Polonyi Inflation

TL;DR

This paper proposes a novel inflationary scenario where R symmetry remains unbroken during inflation and is only broken afterwards, linking SUSY breaking, inflation, and dark matter in a high-scale SUSY framework.

Contribution

It introduces a model where late-time R symmetry breaking drives inflation and connects SUSY breaking with cosmological evolution, avoiding supergravity corrections.

Findings

Inflation driven by SUSY-breaking vacuum energy

Reheating via gravitino decay compatible with leptogenesis

Dark matter as thermally produced TeV winos

Abstract

Spontaneously broken supersymmetry (SUSY) and a vanishingly small cosmological constant imply that R symmetry must be spontaneously broken at low energies. Based on this observation, we suppose that, in the sector responsible for low-energy R symmetry breaking, a discrete R symmetry remains preserved at high energies and only becomes dynamically broken at relatively late times in the cosmological evolution, i.e., after the dynamical breaking of SUSY. Prior to R symmetry breaking, the Universe is then bound to be in a quasi-de Sitter phase---which offers a dynamical explanation for the occurrence of cosmic inflation.

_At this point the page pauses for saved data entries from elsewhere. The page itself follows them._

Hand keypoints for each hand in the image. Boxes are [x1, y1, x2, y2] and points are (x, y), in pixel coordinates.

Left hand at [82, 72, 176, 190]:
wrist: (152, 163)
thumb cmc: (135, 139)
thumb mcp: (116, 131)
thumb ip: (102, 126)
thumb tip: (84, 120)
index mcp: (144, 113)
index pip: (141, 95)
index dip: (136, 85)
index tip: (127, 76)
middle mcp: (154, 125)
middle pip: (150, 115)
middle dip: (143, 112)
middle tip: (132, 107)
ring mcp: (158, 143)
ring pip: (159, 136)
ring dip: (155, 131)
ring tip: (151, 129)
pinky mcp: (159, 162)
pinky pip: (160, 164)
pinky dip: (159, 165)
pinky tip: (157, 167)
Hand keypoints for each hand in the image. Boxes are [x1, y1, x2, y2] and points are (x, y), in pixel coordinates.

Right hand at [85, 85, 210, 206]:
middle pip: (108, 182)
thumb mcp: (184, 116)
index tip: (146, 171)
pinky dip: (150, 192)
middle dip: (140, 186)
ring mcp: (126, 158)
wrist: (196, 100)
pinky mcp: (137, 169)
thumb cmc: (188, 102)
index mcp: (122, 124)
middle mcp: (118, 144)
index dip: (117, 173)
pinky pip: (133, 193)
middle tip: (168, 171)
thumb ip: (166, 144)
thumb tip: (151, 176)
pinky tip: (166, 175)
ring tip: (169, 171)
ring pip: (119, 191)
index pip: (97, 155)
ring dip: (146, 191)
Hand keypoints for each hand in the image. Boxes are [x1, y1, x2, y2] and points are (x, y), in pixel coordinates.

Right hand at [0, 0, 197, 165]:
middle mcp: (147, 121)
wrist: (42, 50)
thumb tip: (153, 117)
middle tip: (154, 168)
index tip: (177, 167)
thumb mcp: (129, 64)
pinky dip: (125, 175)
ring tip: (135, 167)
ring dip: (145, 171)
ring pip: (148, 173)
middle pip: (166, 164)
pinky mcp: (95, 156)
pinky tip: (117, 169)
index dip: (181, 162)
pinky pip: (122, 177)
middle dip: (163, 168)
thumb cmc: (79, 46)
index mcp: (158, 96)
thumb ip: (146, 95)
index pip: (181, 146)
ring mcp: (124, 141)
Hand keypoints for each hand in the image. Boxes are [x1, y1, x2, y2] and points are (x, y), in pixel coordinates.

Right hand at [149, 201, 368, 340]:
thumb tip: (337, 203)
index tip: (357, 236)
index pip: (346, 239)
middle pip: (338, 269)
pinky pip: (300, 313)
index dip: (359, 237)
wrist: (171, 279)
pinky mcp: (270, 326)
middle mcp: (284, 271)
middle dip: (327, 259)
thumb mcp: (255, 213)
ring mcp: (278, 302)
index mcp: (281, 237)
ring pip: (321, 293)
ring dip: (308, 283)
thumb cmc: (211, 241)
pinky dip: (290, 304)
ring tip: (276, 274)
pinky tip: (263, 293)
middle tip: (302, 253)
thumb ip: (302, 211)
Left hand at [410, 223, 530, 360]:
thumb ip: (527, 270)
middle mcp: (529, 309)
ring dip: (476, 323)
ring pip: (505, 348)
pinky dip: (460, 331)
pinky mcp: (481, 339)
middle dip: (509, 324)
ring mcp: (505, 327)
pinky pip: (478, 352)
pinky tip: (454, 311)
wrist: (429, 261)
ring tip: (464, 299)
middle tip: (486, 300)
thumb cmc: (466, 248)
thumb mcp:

This scenario yields a new perspective on the interplay between SUSY breaking and inflation, which neatly fits into the paradigm of high-scale SUSY: inflation is driven by the SUSY-breaking vacuum energy density, while the chiral field responsible for SUSY breaking, the Polonyi field, serves as the inflaton. Because R symmetry is broken only after inflation, slow-roll inflation is not spoiled by otherwise dangerous gravitational corrections in supergravity. We illustrate our idea by means of a concrete example, in which both SUSY and R symmetry are broken by strong gauge dynamics and in which late-time R symmetry breaking is triggered by a small inflaton field value. In this model, the scales of inflation and SUSY breaking are unified; the inflationary predictions are similar to those of F-term hybrid inflation in supergravity; reheating proceeds via gravitino decay at temperatures consistent with thermal leptogenesis; and the sparticle mass spectrum follows from pure gravity mediation. Dark matter consists of thermally produced winos with a mass in the TeV range.